§ **Prompt**: All of the entries are to be printed exactly as they appear.

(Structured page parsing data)
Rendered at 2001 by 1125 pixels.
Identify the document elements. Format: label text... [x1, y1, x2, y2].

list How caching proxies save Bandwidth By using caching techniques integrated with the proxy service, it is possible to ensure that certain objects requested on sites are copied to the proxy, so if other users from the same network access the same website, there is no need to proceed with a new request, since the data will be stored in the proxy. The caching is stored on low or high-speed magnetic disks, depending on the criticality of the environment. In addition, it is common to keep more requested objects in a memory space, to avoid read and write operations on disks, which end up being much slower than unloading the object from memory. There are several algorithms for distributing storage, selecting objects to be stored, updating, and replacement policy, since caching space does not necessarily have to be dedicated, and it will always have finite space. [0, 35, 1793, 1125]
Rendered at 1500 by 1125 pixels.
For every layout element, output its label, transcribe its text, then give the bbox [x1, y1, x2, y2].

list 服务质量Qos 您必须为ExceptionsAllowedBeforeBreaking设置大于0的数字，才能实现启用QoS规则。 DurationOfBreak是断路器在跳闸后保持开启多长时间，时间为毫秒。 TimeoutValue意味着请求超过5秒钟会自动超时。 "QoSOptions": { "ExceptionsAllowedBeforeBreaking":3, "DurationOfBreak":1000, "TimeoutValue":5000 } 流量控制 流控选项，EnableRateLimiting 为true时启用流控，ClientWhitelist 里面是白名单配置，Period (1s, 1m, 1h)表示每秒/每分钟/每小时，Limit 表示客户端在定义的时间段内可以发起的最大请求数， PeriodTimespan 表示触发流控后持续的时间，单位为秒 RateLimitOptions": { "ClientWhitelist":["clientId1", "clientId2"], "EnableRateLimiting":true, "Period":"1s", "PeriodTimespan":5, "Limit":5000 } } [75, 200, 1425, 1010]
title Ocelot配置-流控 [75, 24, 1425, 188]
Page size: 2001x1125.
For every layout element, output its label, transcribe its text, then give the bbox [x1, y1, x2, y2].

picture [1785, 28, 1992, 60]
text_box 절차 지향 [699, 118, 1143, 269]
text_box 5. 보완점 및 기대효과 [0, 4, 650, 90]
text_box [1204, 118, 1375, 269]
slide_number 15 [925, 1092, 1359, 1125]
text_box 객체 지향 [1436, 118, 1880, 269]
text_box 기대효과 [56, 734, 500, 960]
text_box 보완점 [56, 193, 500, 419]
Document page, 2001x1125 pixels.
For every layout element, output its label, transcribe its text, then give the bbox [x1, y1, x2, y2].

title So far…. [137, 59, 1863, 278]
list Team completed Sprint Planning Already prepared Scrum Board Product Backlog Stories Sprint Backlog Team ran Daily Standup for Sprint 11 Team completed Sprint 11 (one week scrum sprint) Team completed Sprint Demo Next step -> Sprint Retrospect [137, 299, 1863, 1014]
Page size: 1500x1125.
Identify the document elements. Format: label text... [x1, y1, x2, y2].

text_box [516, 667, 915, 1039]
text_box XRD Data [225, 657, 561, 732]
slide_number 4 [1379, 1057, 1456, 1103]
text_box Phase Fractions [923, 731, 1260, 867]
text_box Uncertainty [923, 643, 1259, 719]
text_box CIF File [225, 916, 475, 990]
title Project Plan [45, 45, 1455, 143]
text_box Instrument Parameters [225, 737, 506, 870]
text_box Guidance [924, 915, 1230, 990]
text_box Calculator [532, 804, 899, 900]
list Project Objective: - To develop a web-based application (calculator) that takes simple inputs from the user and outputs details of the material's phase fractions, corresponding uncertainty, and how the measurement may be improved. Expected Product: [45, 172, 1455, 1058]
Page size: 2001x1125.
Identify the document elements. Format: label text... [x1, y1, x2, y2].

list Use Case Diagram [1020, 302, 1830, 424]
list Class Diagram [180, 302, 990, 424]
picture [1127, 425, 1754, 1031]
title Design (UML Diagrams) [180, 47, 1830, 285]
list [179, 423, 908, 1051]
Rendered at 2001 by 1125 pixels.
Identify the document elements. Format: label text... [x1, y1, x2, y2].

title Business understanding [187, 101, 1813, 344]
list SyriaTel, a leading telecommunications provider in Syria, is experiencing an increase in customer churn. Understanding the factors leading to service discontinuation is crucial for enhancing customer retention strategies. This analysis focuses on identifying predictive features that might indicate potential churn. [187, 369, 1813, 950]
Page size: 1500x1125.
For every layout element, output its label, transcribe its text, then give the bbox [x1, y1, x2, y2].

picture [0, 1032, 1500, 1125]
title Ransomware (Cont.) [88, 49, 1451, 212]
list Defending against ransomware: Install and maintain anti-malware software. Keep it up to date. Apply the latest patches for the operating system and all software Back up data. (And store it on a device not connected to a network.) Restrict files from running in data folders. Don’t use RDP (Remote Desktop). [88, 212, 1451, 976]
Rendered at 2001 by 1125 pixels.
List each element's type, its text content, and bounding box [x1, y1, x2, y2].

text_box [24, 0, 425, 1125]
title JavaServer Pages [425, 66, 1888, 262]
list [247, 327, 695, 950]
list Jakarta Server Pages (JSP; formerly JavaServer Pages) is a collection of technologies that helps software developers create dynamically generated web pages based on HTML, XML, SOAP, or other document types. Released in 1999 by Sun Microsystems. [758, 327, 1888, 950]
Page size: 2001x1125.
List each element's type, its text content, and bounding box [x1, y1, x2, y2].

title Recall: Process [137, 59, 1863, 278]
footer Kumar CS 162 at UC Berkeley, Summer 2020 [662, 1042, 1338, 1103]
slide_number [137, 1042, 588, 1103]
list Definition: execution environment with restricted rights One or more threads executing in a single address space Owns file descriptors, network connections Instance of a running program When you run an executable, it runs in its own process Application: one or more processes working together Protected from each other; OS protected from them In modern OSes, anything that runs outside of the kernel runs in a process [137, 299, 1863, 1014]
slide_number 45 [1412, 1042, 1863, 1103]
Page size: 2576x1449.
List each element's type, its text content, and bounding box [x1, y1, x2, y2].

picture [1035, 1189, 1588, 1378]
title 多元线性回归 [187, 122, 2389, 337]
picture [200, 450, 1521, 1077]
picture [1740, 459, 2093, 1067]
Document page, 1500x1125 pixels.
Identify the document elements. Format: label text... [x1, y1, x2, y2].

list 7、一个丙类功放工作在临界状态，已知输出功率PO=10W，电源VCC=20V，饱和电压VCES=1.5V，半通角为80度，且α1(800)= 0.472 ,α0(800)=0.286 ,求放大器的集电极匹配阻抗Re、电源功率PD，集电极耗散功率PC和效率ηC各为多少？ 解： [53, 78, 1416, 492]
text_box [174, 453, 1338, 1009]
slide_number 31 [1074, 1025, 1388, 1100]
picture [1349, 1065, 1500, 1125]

§ **Response to the exercise**:
Rendered at 2001 by 1125 pixels.
Identify the document elements. Format: label text... [x1, y1, x2, y2].

list How caching proxies save Bandwidth By using caching techniques integrated with the proxy service, it is possible to ensure that certain objects requested on sites are copied to the proxy, so if other users from the same network access the same website, there is no need to proceed with a new request, since the data will be stored in the proxy. The caching is stored on low or high-speed magnetic disks, depending on the criticality of the environment. In addition, it is common to keep more requested objects in a memory space, to avoid read and write operations on disks, which end up being much slower than unloading the object from memory. There are several algorithms for distributing storage, selecting objects to be stored, updating, and replacement policy, since caching space does not necessarily have to be dedicated, and it will always have finite space. [0, 35, 1793, 1125]
Rendered at 1500 by 1125 pixels.
For every layout element, output its label, transcribe its text, then give the bbox [x1, y1, x2, y2].

list 服务质量Qos 您必须为ExceptionsAllowedBeforeBreaking设置大于0的数字，才能实现启用QoS规则。 DurationOfBreak是断路器在跳闸后保持开启多长时间，时间为毫秒。 TimeoutValue意味着请求超过5秒钟会自动超时。 "QoSOptions": { "ExceptionsAllowedBeforeBreaking":3, "DurationOfBreak":1000, "TimeoutValue":5000 } 流量控制 流控选项，EnableRateLimiting 为true时启用流控，ClientWhitelist 里面是白名单配置，Period (1s, 1m, 1h)表示每秒/每分钟/每小时，Limit 表示客户端在定义的时间段内可以发起的最大请求数， PeriodTimespan 表示触发流控后持续的时间，单位为秒 RateLimitOptions": { "ClientWhitelist":["clientId1", "clientId2"], "EnableRateLimiting":true, "Period":"1s", "PeriodTimespan":5, "Limit":5000 } } [75, 200, 1425, 1010]
title Ocelot配置-流控 [75, 24, 1425, 188]
Page size: 2001x1125.
For every layout element, output its label, transcribe its text, then give the bbox [x1, y1, x2, y2].

picture [1785, 28, 1992, 60]
text_box 절차 지향 [699, 118, 1143, 269]
text_box 5. 보완점 및 기대효과 [0, 4, 650, 90]
text_box [1204, 118, 1375, 269]
slide_number 15 [925, 1092, 1359, 1125]
text_box 객체 지향 [1436, 118, 1880, 269]
text_box 기대효과 [56, 734, 500, 960]
text_box 보완점 [56, 193, 500, 419]
Document page, 2001x1125 pixels.
For every layout element, output its label, transcribe its text, then give the bbox [x1, y1, x2, y2].

title So far…. [137, 59, 1863, 278]
list Team completed Sprint Planning Already prepared Scrum Board Product Backlog Stories Sprint Backlog Team ran Daily Standup for Sprint 11 Team completed Sprint 11 (one week scrum sprint) Team completed Sprint Demo Next step -> Sprint Retrospect [137, 299, 1863, 1014]
Page size: 1500x1125.
Identify the document elements. Format: label text... [x1, y1, x2, y2].

text_box [516, 667, 915, 1039]
text_box XRD Data [225, 657, 561, 732]
slide_number 4 [1379, 1057, 1456, 1103]
text_box Phase Fractions [923, 731, 1260, 867]
text_box Uncertainty [923, 643, 1259, 719]
text_box CIF File [225, 916, 475, 990]
title Project Plan [45, 45, 1455, 143]
text_box Instrument Parameters [225, 737, 506, 870]
text_box Guidance [924, 915, 1230, 990]
text_box Calculator [532, 804, 899, 900]
list Project Objective: - To develop a web-based application (calculator) that takes simple inputs from the user and outputs details of the material's phase fractions, corresponding uncertainty, and how the measurement may be improved. Expected Product: [45, 172, 1455, 1058]
Page size: 2001x1125.
Identify the document elements. Format: label text... [x1, y1, x2, y2].

list Use Case Diagram [1020, 302, 1830, 424]
list Class Diagram [180, 302, 990, 424]
picture [1127, 425, 1754, 1031]
title Design (UML Diagrams) [180, 47, 1830, 285]
list [179, 423, 908, 1051]
Rendered at 2001 by 1125 pixels.
Identify the document elements. Format: label text... [x1, y1, x2, y2].

title Business understanding [187, 101, 1813, 344]
list SyriaTel, a leading telecommunications provider in Syria, is experiencing an increase in customer churn. Understanding the factors leading to service discontinuation is crucial for enhancing customer retention strategies. This analysis focuses on identifying predictive features that might indicate potential churn. [187, 369, 1813, 950]
Page size: 1500x1125.
For every layout element, output its label, transcribe its text, then give the bbox [x1, y1, x2, y2].

picture [0, 1032, 1500, 1125]
title Ransomware (Cont.) [88, 49, 1451, 212]
list Defending against ransomware: Install and maintain anti-malware software. Keep it up to date. Apply the latest patches for the operating system and all software Back up data. (And store it on a device not connected to a network.) Restrict files from running in data folders. Don’t use RDP (Remote Desktop). [88, 212, 1451, 976]
Rendered at 2001 by 1125 pixels.
List each element's type, its text content, and bounding box [x1, y1, x2, y2].

text_box [24, 0, 425, 1125]
title JavaServer Pages [425, 66, 1888, 262]
list [247, 327, 695, 950]
list Jakarta Server Pages (JSP; formerly JavaServer Pages) is a collection of technologies that helps software developers create dynamically generated web pages based on HTML, XML, SOAP, or other document types. Released in 1999 by Sun Microsystems. [758, 327, 1888, 950]
Page size: 2001x1125.
List each element's type, its text content, and bounding box [x1, y1, x2, y2].

title Recall: Process [137, 59, 1863, 278]
footer Kumar CS 162 at UC Berkeley, Summer 2020 [662, 1042, 1338, 1103]
slide_number [137, 1042, 588, 1103]
list Definition: execution environment with restricted rights One or more threads executing in a single address space Owns file descriptors, network connections Instance of a running program When you run an executable, it runs in its own process Application: one or more processes working together Protected from each other; OS protected from them In modern OSes, anything that runs outside of the kernel runs in a process [137, 299, 1863, 1014]
slide_number 45 [1412, 1042, 1863, 1103]
Page size: 2576x1449.
List each element's type, its text content, and bounding box [x1, y1, x2, y2].

picture [1035, 1189, 1588, 1378]
title 多元线性回归 [187, 122, 2389, 337]
picture [200, 450, 1521, 1077]
picture [1740, 459, 2093, 1067]
Document page, 1500x1125 pixels.
Identify the document elements. Format: label text... [x1, y1, x2, y2].

list 7、一个丙类功放工作在临界状态，已知输出功率PO=10W，电源VCC=20V，饱和电压VCES=1.5V，半通角为80度，且α1(800)= 0.472 ,α0(800)=0.286 ,求放大器的集电极匹配阻抗Re、电源功率PD，集电极耗散功率PC和效率ηC各为多少？ 解： [53, 78, 1416, 492]
text_box [174, 453, 1338, 1009]
slide_number 31 [1074, 1025, 1388, 1100]
picture [1349, 1065, 1500, 1125]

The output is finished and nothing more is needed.